PROBLEM DETAILS » Each line of the data below that includes the string "going" must be copied.

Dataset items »
================================

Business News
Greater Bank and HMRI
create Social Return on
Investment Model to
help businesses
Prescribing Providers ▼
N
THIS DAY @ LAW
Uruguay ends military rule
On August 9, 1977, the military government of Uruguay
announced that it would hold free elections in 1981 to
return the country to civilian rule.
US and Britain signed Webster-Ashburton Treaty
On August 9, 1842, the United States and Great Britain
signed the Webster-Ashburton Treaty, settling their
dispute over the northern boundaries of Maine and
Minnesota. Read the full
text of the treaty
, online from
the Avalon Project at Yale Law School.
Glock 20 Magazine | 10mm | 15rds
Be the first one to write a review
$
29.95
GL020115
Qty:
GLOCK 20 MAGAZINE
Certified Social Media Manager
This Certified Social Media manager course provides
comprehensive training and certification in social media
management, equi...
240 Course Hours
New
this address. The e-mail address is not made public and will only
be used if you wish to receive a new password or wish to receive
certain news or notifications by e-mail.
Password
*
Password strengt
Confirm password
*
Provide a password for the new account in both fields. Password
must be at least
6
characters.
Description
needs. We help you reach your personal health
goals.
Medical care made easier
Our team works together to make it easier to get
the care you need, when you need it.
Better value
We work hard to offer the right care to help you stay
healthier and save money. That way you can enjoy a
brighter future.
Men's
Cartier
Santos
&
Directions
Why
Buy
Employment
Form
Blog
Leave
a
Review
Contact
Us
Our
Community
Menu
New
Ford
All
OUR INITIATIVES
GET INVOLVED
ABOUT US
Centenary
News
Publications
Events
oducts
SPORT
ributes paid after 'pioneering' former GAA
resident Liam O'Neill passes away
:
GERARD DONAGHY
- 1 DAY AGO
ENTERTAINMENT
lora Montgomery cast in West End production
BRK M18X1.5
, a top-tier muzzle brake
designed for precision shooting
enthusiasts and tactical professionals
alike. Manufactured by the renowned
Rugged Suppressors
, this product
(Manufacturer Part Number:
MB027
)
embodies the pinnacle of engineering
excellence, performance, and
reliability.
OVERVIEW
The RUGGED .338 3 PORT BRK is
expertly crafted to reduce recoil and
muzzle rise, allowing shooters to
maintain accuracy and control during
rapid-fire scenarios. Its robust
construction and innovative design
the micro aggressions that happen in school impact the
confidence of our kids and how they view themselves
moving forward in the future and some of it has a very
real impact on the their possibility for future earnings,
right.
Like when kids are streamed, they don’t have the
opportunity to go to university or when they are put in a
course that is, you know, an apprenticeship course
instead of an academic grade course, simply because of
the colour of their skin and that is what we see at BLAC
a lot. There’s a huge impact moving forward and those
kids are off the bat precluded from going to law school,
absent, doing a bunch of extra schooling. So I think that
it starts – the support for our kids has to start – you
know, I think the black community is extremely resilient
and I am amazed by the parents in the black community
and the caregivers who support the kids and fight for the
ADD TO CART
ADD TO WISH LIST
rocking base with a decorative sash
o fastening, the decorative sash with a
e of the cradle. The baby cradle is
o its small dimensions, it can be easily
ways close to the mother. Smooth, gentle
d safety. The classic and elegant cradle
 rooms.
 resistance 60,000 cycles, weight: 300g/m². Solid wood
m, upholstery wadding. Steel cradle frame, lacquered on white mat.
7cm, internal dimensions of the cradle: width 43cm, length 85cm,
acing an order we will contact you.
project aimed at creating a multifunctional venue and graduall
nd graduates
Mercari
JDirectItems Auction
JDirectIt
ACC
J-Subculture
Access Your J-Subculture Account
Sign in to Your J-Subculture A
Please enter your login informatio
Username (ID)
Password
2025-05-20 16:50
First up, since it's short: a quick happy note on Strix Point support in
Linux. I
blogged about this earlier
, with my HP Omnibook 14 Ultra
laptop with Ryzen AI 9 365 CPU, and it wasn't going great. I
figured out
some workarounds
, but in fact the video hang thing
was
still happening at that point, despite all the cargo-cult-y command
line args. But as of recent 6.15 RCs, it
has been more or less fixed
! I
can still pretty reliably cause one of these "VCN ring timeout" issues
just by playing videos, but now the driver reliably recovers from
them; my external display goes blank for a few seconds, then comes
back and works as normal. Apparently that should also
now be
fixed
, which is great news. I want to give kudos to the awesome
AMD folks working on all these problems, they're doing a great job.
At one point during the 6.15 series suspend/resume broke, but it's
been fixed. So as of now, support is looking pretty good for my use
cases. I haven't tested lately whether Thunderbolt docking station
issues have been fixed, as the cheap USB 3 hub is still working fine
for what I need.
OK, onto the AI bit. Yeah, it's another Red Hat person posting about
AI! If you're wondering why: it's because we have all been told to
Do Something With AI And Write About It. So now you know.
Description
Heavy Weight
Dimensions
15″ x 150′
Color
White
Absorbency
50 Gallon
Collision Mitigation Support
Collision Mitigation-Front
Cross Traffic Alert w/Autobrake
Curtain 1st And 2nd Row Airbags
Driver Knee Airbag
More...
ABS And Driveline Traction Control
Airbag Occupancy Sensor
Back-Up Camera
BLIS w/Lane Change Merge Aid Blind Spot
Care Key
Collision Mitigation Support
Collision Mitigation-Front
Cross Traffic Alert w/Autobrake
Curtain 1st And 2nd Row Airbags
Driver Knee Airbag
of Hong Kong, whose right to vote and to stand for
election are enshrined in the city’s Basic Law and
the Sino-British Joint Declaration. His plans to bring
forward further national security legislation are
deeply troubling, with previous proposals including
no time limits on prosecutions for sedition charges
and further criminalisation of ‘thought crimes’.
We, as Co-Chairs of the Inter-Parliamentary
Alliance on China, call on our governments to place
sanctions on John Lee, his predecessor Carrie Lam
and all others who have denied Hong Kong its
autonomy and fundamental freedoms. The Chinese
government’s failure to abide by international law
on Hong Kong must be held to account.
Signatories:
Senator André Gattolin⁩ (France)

================================

RESPONSE AREA »
kids are off the bat precluded from going to law school,
laptop with Ryzen AI 9 365 CPU, and it wasn't going great. I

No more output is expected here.